While the developer here has come up with a truly funny concept and executed it with a deliberately primitive yet memorable design, the core of the game—driving and steering—isn’t anywhere near as fun as it could and should be, a decision that some have suggested was deliberate. We don’t know whether it was intentional or not, nor do we know if the thousands of other games out there with bad controls were intended to be less enjoyable than they could have been. For that reason, as much as we liked the premise of this game, and actually found ourselves chuckling at it, it’s not one that we’d pick up and play multiple times; try it if you’re interested in a laugh, not a strong driving title. iLounge Rating: B-.
Though the App Store’s 65,000 apps and hundreds of thousands of app updates preclude any definitive statement that one app was “first” with any given feature, SurrounDEAD ($1) from Handheld Games is the first game we’re aware of to try and use the iPhone 3GS’s built-in magnetometer as an alternate control scheme.
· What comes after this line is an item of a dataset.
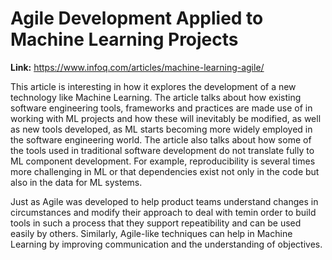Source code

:# Agile Development Applied to Machine Learning Projects
**Link:** https://www.infoq.com/articles/machine-learning-agile/

This article is interesting in how it explores the development of a new technology like Machine Learning. The article talks about how existing software engineering tools, frameworks and practices are made use of in working with ML projects and how these will inevitably be modified, as well as new tools developed, as ML starts becoming more widely employed in the software engineering world. The article also talks about how some of the tools used in traditional software development do not translate fully to ML component development. For example, reproducibility is several times more challenging in ML or that dependencies exist not only in the code but also in the data for ML systems.

Just as Agile was developed to help product teams understand changes in circumstances and modify their approach to deal with temin order to build tools in such a process that they support repeatibility and can be used easily by others. Similarly, Agile-like techniques can help in Machine Learning by improving communication and the understanding of objectives.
Think of SurrounDEAD as a modestly more intense version of Alaskan Hunt, where you’re standing in the middle of a city rather than the forest, and confronted by hordes of zombies rather than deer. Here, the zombies actually advance on your position, becoming increasingly dangerous as they come closer. You have a simple gun that fires eight shots before requiring a reload, and the challenge is to keep turning in 360 degrees to stop the zombies before they grab and kill you. Unfortunately, the game is repetitive and shallow—even more so than Alaskan Hunt—and interesting only in that the threat of being munched by the zombies is ever-present; the levels all look the same, just with more zombies to kill. The 3GS compass control scheme is as unreliable as the 3GS compass itself, and seemingly a gimmick, as it requires so much spinning that you’ll likely pass out in real life from all the turning. With greater depth, this could be worthwhile. iLounge Rating: B-.
The classic electronic kids’ game Simon was a hit for years before video games became popular, and Zaptap (Free) from Trippert Labs recreates it with a little more finesse on the iPhone and iPod touch. From level to level, you are presented with a series of dots that need to be tapped in a specific order, starting with simple three-dot, three-note patterns, and graduating upwards to more dots and more complex patterns. Gentle 80’s style synthesized music plays in the background, and every tap you register leads to simple pre-rendered electricity shooting from the dots; finishing a stage leads to on-screen “rad” or “bogus” commentary.